[The input Boundary: Start]

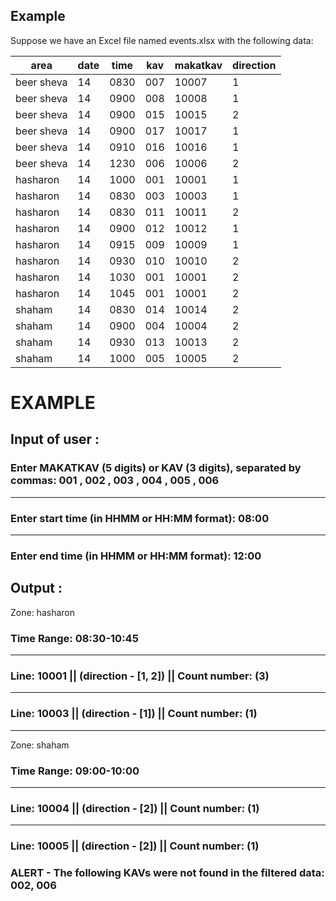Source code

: 
## Example

Suppose we have an Excel file named events.xlsx with the following data:

| area       | date | time | kav | makatkav | direction |
|------------|------|------|-----|----------|-----------|
| beer sheva | 14   | 0830 | 007 | 10007    | 1         |
| beer sheva | 14   | 0900 | 008 | 10008    | 1         |
| beer sheva | 14   | 0900 | 015 | 10015    | 2         |
| beer sheva | 14   | 0900 | 017 | 10017    | 1         |
| beer sheva | 14   | 0910 | 016 | 10016    | 1         |
| beer sheva | 14   | 1230 | 006 | 10006    | 2         |
| hasharon   | 14   | 1000 | 001 | 10001    | 1         |
| hasharon   | 14   | 0830 | 003 | 10003    | 1         |
| hasharon   | 14   | 0830 | 011 | 10011    | 2         |
| hasharon   | 14   | 0900 | 012 | 10012    | 1         |
| hasharon   | 14   | 0915 | 009 | 10009    | 1         |
| hasharon   | 14   | 0930 | 010 | 10010    | 2         |
| hasharon   | 14   | 1030 | 001 | 10001    | 2         |
| hasharon   | 14   | 1045 | 001 | 10001    | 2         |
| shaham     | 14   | 0830 | 014 | 10014    | 2         |
| shaham     | 14   | 0900 | 004 | 10004    | 2         |
| shaham     | 14   | 0930 | 013 | 10013    | 2         |
| shaham     | 14   | 1000 | 005 | 10005    | 2         |


# EXAMPLE 

## Input of user :

### Enter MAKATKAV (5 digits) or KAV (3 digits), separated by commas:  001 , 002 , 003 , 004 , 005 , 006
---
### Enter start time (in HHMM or HH:MM format): 08:00
---
### Enter end time (in HHMM or HH:MM format): 12:00


## Output : 

Zone: hasharon

### Time Range: 08:30-10:45
---
### Line: 10001  ||  (direction - [1, 2]) || Count number: (3)
---
### Line: 10003  ||  (direction - [1]) || Count number: (1)
 ----------------------------------- 


Zone: shaham

### Time Range: 09:00-10:00
---
### Line: 10004  ||  (direction - [2]) || Count number: (1)
---
### Line: 10005  ||  (direction - [2]) || Count number: (1)



### ALERT - The following KAVs were not found in the filtered data: 002, 006



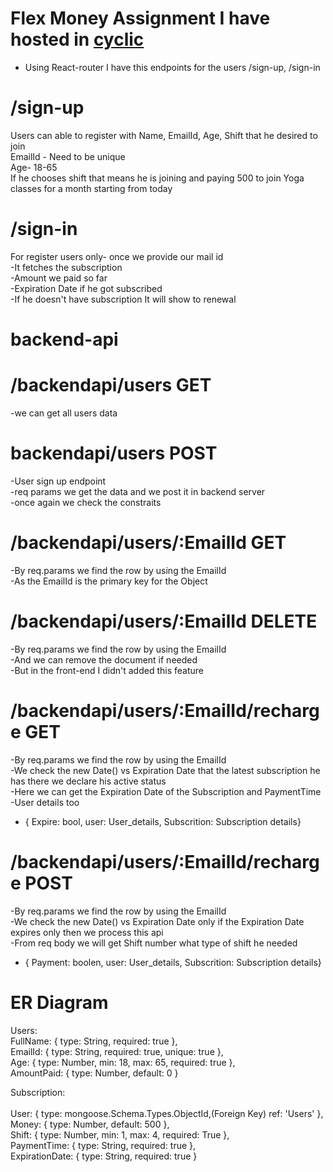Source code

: # Flex Money Assignment I have hosted in <a href='https://app.cyclic.sh/'>cyclic</a>

- Using React-router I have this endpoints for the users /sign-up, /sign-in
# /sign-up 
 Users can able to register with Name, EmailId, Age, Shift that he desired to join<br>
  EmailId - Need to be unique<br>
  Age- 18-65<br>
  If he chooses shift that means he is joining and paying 500 to join Yoga classes for a month starting from today<br>
  
# /sign-in
  For register users only- once we provide our mail id <br>
   -It fetches the subscription <br>
   -Amount we paid so far<br>
   -Expiration Date if he got subscribed<br>
   -If he doesn't have subscription It will show to renewal<br>
   
# backend-api
 # /backendapi/users GET
   -we can get all users data<br>
   
 # backendapi/users POST
   -User sign up endpoint<br>
   -req params we get the data and we post it in backend server<br>
   -once again we check the constraits<br>
   
 # /backendapi/users/:EmailId GET
   -By req.params we find the row by using the EmailId <br>
   -As the EmailId is the primary key for the Object<br>
   
  # /backendapi/users/:EmailId DELETE
   -By req.params we find the row by using the EmailId <br>
   -And we can remove the document if needed<br>
   -But in the front-end I didn't added this feature<br>
   
  # /backendapi/users/:EmailId/recharge GET
   -By req.params we find the row by using the EmailId <br>
   -We check the new Date() vs Expiration Date that the latest subscription he has there we declare his active status<br>
   -Here we can get the Expiration Date of the Subscription and PaymentTime<br>
   -User details too<br>
   - { Expire: bool, user: User_details, Subscrition: Subscription details}<br>
  
  # /backendapi/users/:EmailId/recharge POST
   -By req.params we find the row by using the EmailId <br>
   -We check the new Date() vs Expiration Date only if the Expiration Date expires only then we process this api<br>
   -From req body we will get Shift number what type of shift he needed<br>
   - { Payment: boolen, user: User_details, Subscrition: Subscription details}<br>

# ER Diagram
 Users:<br>
     FullName: {
        type: String,
        required: true
    },<br>
    EmailId: {
        type: String,
        required: true,
        unique: true
    },<br>
    Age: {
        type: Number,
        min: 18,
        max: 65,
        required: true
    },<br>
    AmountPaid: {
        type: Number,
        default: 0
    }<br>
   
Subscription:<br>     
     User: {
        type: mongoose.Schema.Types.ObjectId,(Foreign Key)
        ref: 'Users'
    },<br>
    Money: {
        type: Number,
        default: 500
    },<br>
    Shift: {
        type: Number,
        min: 1, 
        max: 4,
        required: True
    },<br>
    PaymentTime: {
        type: String, 
        required: true
    },<br>
    ExpirationDate: {
        type: String,
        required: true
    }<br>


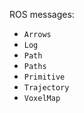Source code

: ROS messages:
  - `Arrows`
  - `Log`
  - `Path`
  - `Paths`
  - `Primitive`
  - `Trajectory`
  - `VoxelMap`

[The input Boundary: End]

# Your goal
An exact copy of every record above is needed, with all pictures left out.

# Exercise result
Source code

: 
## Example

Suppose we have an Excel file named events.xlsx with the following data:

| area       | date | time | kav | makatkav | direction |
|------------|------|------|-----|----------|-----------|
| beer sheva | 14   | 0830 | 007 | 10007    | 1         |
| beer sheva | 14   | 0900 | 008 | 10008    | 1         |
| beer sheva | 14   | 0900 | 015 | 10015    | 2         |
| beer sheva | 14   | 0900 | 017 | 10017    | 1         |
| beer sheva | 14   | 0910 | 016 | 10016    | 1         |
| beer sheva | 14   | 1230 | 006 | 10006    | 2         |
| hasharon   | 14   | 1000 | 001 | 10001    | 1         |
| hasharon   | 14   | 0830 | 003 | 10003    | 1         |
| hasharon   | 14   | 0830 | 011 | 10011    | 2         |
| hasharon   | 14   | 0900 | 012 | 10012    | 1         |
| hasharon   | 14   | 0915 | 009 | 10009    | 1         |
| hasharon   | 14   | 0930 | 010 | 10010    | 2         |
| hasharon   | 14   | 1030 | 001 | 10001    | 2         |
| hasharon   | 14   | 1045 | 001 | 10001    | 2         |
| shaham     | 14   | 0830 | 014 | 10014    | 2         |
| shaham     | 14   | 0900 | 004 | 10004    | 2         |
| shaham     | 14   | 0930 | 013 | 10013    | 2         |
| shaham     | 14   | 1000 | 005 | 10005    | 2         |


# EXAMPLE 

## Input of user :

### Enter MAKATKAV (5 digits) or KAV (3 digits), separated by commas:  001 , 002 , 003 , 004 , 005 , 006
---
### Enter start time (in HHMM or HH:MM format): 08:00
---
### Enter end time (in HHMM or HH:MM format): 12:00


## Output : 

Zone: hasharon

### Time Range: 08:30-10:45
---
### Line: 10001  ||  (direction - [1, 2]) || Count number: (3)
---
### Line: 10003  ||  (direction - [1]) || Count number: (1)
 ----------------------------------- 


Zone: shaham

### Time Range: 09:00-10:00
---
### Line: 10004  ||  (direction - [2]) || Count number: (1)
---
### Line: 10005  ||  (direction - [2]) || Count number: (1)



### ALERT - The following KAVs were not found in the filtered data: 002, 006



Source code

: # Flex Money Assignment I have hosted in <a href='https://app.cyclic.sh/'>cyclic</a>

- Using React-router I have this endpoints for the users /sign-up, /sign-in
# /sign-up 
 Users can able to register with Name, EmailId, Age, Shift that he desired to join<br>
  EmailId - Need to be unique<br>
  Age- 18-65<br>
  If he chooses shift that means he is joining and paying 500 to join Yoga classes for a month starting from today<br>
  
# /sign-in
  For register users only- once we provide our mail id <br>
   -It fetches the subscription <br>
   -Amount we paid so far<br>
   -Expiration Date if he got subscribed<br>
   -If he doesn't have subscription It will show to renewal<br>
   
# backend-api
 # /backendapi/users GET
   -we can get all users data<br>
   
 # backendapi/users POST
   -User sign up endpoint<br>
   -req params we get the data and we post it in backend server<br>
   -once again we check the constraits<br>
   
 # /backendapi/users/:EmailId GET
   -By req.params we find the row by using the EmailId <br>
   -As the EmailId is the primary key for the Object<br>
   
  # /backendapi/users/:EmailId DELETE
   -By req.params we find the row by using the EmailId <br>
   -And we can remove the document if needed<br>
   -But in the front-end I didn't added this feature<br>
   
  # /backendapi/users/:EmailId/recharge GET
   -By req.params we find the row by using the EmailId <br>
   -We check the new Date() vs Expiration Date that the latest subscription he has there we declare his active status<br>
   -Here we can get the Expiration Date of the Subscription and PaymentTime<br>
   -User details too<br>
   - { Expire: bool, user: User_details, Subscrition: Subscription details}<br>
  
  # /backendapi/users/:EmailId/recharge POST
   -By req.params we find the row by using the EmailId <br>
   -We check the new Date() vs Expiration Date only if the Expiration Date expires only then we process this api<br>
   -From req body we will get Shift number what type of shift he needed<br>
   - { Payment: boolen, user: User_details, Subscrition: Subscription details}<br>

# ER Diagram
 Users:<br>
     FullName: {
        type: String,
        required: true
    },<br>
    EmailId: {
        type: String,
        required: true,
        unique: true
    },<br>
    Age: {
        type: Number,
        min: 18,
        max: 65,
        required: true
    },<br>
    AmountPaid: {
        type: Number,
        default: 0
    }<br>
   
Subscription:<br>     
     User: {
        type: mongoose.Schema.Types.ObjectId,(Foreign Key)
        ref: 'Users'
    },<br>
    Money: {
        type: Number,
        default: 500
    },<br>
    Shift: {
        type: Number,
        min: 1, 
        max: 4,
        required: True
    },<br>
    PaymentTime: {
        type: String, 
        required: true
    },<br>
    ExpirationDate: {
        type: String,
        required: true
    }<br>


Source code

: ROS messages:
  - `Arrows`
  - `Log`
  - `Path`
  - `Paths`
  - `Primitive`
  - `Trajectory`
  - `VoxelMap`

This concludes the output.